What the task requires:
Please reproduce the material below word for word, from the line containing "Our Mission" down to the line containing "Aston Beige Sofa |3 Seater | Elitrus", both lines included. Leave the pictures out of your answer.

Extracted records:
_ _ _

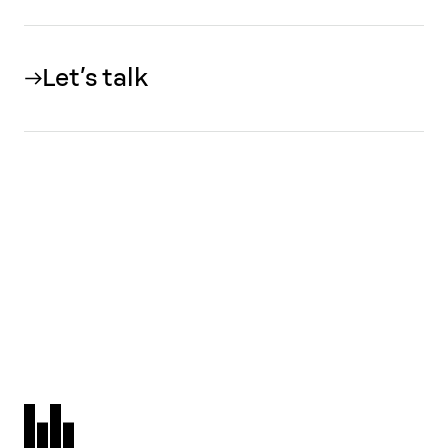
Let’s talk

_ _ _

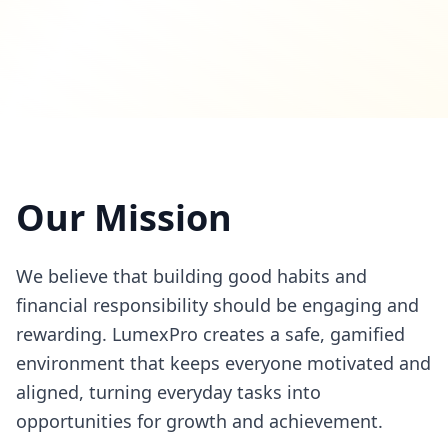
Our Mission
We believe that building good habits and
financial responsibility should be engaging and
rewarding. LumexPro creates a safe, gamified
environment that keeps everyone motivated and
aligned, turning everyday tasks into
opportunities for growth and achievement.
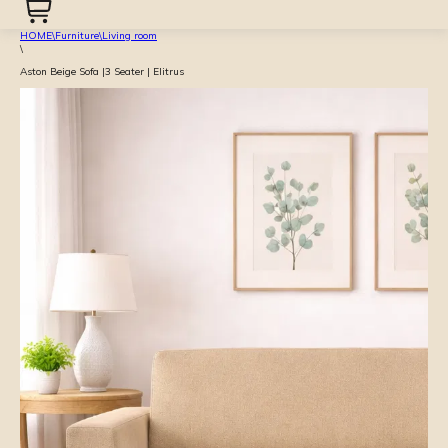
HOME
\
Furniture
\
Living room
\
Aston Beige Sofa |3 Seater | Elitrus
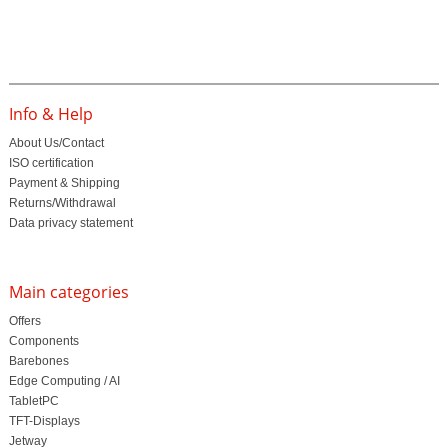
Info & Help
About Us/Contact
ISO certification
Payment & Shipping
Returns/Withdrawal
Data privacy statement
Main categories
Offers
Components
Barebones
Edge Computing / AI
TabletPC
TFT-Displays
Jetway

_ _ _

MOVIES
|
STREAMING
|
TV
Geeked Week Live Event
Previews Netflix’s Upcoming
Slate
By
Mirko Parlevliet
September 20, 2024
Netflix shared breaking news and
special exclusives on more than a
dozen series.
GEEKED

_ _ _

Response below:
Our Mission
We believe that building good habits and
financial responsibility should be engaging and
rewarding. LumexPro creates a safe, gamified
environment that keeps everyone motivated and
aligned, turning everyday tasks into
opportunities for growth and achievement.
HOME
\
Furniture
\
Living room
\
Aston Beige Sofa |3 Seater | Elitrus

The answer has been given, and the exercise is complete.